Please answer from the excerpt on failed experts below: what rate of annualized GDP growth did the economic czars consider out of the realm of possibility?

* **SOURCE DOCUMENT**
------------------------------------------------------------

And monkeys throwing darts were about the same as both.

experts vs. undergrads vs. monkeys

I’d go with monkeys throwing darts. That sounds like more fun than watching experts rubbing their chins or students scratching their heads.

chimp-darts
(Yes, I realize that’s a chimp and not a monkey.)

Victor Davis Hanson vs. Experts #

A blog post by Victor Davis Hanson triggered all these thoughts this morning.

VDH itemized how our mediocracy, the remnants of the post-war aristocracy, has let us down. From Our Exhausted Mediocracy:

Economic Experts Failed

Remember the “new normal”? Our economic czars had simply decided anemic economic growth was the best Americans could expect and that 3 percent annualized GDP growth was out of the realm of possibility. Big government incompetence combined with Wall Street buccaneerism had almost melted down the economy in 2008. Recent presidents had doubled the debt—twice.

Foreign Policy Experts Failed

Few could explain how recent agreements such as the Paris Climate Accord or Iran deal could ever have achieved their stated aims, much less were in America’s interest. War planners had not translated interventions in Afghanistan, Iraq, and Libya into strategic advantage—much less lasting victory—and never offered reasons to be in such places that appealed to half the country.

Industry and Labor Experts Failed

Most elites had assumed the deindustrialized red-state interior was doomed to a sort of preordained and irreversible decline, much of it supposedly self-induced. In more candid moments, elites jested that red-state losers might be better replaced by new immigrants, both legal and illegal.

Education Experts Failed

Our ruling classes either could not or would not defend American traditions and civilization in our colleges, in our government, and in our popular culture—and they were increasingly accepting of the globalist consensus that America had a flawed past requiring some sort of reparatory future.

Cultural Experts Failed

Our leadership accepted a world in which America’s misdemeanors were the source of global outrage, while China’s felonies were largely exempt from criticism. China’s global hegemony was seen as assumed and fated. Efforts to derail it were near inane or retrograde.

------------------------------------------------------------

* **SUPPLIED DATA**
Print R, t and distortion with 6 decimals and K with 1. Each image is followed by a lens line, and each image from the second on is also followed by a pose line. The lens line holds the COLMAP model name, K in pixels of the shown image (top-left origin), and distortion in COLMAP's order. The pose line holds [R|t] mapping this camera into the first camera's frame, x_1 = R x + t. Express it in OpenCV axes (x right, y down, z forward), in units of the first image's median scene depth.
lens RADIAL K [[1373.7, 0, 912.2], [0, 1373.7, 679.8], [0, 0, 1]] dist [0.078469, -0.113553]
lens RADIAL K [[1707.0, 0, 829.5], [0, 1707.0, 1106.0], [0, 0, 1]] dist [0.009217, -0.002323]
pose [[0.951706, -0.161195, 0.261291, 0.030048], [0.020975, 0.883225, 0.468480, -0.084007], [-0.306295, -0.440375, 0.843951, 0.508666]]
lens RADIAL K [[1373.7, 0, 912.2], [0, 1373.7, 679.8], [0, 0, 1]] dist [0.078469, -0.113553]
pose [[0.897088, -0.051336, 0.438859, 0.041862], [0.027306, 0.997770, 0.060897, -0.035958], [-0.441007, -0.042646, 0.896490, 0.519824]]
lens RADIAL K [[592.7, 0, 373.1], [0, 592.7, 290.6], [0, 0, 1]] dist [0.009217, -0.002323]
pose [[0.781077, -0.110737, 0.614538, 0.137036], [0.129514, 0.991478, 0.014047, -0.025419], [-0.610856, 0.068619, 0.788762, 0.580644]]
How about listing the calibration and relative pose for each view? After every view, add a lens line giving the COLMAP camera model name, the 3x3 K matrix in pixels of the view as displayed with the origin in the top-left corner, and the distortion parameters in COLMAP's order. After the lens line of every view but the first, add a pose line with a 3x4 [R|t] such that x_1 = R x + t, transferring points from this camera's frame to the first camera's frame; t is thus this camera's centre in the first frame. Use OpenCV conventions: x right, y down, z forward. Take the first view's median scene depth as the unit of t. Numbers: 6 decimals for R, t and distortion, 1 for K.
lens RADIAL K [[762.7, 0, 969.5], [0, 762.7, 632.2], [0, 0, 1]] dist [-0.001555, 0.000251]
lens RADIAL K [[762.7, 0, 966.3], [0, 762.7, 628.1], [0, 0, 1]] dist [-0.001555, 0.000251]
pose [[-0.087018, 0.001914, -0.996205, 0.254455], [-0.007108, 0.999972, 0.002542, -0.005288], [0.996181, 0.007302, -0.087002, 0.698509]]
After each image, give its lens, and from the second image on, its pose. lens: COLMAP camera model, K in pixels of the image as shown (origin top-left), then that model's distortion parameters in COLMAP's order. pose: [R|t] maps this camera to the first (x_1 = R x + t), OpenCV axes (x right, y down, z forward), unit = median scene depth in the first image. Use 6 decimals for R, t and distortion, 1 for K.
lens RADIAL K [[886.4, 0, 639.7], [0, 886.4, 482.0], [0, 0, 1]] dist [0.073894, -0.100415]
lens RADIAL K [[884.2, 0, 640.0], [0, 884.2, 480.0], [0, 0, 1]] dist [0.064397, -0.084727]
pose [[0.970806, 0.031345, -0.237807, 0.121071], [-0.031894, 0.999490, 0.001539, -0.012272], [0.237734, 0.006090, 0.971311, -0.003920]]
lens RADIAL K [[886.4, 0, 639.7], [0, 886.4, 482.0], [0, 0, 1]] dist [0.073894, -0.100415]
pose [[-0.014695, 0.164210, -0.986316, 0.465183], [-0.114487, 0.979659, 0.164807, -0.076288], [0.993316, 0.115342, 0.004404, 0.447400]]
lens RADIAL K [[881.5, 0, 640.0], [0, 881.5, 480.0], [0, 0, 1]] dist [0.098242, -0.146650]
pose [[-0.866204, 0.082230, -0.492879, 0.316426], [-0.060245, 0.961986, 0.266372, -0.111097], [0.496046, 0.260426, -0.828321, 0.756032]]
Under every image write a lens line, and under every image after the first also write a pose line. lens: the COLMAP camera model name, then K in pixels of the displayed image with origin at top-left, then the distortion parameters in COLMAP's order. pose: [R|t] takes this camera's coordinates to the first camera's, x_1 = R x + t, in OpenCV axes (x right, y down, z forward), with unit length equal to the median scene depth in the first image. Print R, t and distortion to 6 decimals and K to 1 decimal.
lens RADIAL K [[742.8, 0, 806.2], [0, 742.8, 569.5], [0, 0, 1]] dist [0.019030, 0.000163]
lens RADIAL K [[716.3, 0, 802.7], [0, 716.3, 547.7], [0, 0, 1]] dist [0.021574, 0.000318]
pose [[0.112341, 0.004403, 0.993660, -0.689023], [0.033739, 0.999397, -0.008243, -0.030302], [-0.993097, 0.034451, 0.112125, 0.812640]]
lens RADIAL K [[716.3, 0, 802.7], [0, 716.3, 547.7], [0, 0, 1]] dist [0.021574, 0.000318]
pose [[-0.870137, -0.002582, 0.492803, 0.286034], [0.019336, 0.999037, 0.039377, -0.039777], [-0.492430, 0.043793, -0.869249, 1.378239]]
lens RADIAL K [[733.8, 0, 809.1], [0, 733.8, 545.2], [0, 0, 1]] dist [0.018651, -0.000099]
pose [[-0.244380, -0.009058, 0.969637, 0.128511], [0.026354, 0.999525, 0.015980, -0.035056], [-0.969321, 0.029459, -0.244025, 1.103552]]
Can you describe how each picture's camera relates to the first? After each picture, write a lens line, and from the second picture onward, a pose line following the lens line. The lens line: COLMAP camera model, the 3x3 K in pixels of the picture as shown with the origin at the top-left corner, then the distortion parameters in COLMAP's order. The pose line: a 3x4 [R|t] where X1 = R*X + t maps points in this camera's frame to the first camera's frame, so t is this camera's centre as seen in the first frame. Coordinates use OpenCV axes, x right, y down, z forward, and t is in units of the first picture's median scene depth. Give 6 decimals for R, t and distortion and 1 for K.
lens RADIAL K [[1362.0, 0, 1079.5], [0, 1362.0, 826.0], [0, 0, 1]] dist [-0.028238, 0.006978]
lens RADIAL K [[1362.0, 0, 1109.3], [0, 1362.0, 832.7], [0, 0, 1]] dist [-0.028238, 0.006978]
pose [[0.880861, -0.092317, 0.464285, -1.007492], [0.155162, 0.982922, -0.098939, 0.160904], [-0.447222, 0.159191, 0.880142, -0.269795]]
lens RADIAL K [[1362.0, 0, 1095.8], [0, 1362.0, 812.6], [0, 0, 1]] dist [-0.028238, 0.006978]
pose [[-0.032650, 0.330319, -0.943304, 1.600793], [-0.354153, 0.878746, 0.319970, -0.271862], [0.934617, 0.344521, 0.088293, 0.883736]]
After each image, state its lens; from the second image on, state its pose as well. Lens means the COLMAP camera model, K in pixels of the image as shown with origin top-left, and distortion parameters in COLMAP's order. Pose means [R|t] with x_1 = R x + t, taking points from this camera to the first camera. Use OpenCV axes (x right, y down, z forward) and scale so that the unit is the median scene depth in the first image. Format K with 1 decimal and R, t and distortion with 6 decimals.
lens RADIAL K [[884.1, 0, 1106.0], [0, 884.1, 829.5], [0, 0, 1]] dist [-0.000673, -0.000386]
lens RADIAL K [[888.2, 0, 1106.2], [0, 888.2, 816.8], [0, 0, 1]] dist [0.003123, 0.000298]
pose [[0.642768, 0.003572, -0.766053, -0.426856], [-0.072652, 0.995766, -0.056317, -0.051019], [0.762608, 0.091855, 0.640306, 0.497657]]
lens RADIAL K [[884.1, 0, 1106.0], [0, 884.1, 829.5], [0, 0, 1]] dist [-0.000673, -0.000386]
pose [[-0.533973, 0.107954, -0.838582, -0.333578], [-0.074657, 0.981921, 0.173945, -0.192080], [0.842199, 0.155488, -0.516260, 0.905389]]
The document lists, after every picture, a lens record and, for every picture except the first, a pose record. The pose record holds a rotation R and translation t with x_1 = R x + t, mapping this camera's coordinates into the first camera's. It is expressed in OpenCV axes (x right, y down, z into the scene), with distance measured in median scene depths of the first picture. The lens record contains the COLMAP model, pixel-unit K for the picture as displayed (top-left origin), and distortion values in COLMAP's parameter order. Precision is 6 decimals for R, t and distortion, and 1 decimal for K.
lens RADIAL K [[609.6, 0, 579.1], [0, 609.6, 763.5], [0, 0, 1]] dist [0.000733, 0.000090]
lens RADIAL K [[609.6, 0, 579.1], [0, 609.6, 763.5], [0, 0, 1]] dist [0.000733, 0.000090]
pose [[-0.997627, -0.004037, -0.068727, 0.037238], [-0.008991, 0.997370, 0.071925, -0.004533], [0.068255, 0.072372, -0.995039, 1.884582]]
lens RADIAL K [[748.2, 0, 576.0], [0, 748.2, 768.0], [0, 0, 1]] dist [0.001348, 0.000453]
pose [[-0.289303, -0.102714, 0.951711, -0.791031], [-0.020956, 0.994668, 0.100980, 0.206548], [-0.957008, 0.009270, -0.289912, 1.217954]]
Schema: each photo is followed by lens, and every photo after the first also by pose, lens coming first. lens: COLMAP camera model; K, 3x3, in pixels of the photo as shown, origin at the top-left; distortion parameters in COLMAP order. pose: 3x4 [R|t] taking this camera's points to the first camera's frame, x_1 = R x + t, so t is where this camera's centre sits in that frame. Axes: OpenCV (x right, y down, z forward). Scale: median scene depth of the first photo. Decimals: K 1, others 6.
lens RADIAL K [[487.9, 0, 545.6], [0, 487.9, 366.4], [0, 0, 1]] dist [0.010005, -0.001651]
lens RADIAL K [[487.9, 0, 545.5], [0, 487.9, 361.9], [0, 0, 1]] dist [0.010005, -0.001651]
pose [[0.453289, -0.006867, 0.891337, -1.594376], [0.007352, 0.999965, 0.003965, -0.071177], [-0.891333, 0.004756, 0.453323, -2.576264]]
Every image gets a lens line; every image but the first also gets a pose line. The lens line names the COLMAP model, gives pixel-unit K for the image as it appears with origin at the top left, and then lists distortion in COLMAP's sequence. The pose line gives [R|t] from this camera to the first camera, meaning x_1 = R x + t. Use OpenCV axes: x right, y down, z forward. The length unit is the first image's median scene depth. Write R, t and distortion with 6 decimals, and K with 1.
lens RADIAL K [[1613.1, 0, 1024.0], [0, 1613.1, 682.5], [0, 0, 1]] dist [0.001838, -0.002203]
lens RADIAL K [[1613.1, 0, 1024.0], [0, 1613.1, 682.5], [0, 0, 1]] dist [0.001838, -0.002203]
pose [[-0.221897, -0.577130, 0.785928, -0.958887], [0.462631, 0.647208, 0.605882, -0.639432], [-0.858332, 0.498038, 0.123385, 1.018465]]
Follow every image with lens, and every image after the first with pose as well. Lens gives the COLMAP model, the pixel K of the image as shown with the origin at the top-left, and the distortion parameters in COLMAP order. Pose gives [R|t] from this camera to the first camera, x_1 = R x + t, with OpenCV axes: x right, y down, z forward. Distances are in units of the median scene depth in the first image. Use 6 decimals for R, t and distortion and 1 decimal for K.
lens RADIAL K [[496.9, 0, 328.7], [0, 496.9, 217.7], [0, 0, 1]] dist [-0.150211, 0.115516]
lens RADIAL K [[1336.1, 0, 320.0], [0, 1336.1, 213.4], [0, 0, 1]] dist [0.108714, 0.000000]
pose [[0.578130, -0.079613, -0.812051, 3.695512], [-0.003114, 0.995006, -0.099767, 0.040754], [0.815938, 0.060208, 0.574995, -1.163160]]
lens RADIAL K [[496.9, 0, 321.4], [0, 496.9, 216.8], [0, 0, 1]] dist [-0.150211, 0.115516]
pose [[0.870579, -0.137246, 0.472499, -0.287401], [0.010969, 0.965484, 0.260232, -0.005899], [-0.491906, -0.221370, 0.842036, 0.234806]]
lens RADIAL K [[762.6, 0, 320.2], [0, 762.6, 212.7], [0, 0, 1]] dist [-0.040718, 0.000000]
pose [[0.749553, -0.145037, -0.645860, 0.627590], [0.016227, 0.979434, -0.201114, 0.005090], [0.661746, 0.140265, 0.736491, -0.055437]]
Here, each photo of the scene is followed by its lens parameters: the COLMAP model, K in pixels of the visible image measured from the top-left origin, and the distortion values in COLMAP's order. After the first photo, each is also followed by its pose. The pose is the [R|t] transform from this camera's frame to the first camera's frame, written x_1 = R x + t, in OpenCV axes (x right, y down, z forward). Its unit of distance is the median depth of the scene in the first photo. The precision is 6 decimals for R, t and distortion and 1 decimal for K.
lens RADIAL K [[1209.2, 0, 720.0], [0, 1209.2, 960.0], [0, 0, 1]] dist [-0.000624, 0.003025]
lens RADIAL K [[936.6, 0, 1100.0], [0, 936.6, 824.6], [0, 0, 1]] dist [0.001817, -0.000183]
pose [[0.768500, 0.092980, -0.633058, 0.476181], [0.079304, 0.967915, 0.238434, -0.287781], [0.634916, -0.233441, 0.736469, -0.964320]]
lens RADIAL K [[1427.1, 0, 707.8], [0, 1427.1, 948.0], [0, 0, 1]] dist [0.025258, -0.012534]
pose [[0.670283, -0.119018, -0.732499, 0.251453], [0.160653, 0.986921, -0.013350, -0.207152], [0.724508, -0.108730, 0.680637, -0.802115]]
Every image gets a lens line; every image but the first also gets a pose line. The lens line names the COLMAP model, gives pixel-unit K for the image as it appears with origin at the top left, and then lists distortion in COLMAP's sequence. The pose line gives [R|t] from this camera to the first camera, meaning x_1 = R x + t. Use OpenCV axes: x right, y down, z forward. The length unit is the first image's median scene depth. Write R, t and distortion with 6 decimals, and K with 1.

------------------------------------------------------------

* **ANSWER SECTION**
3 percent annualized GDP growth.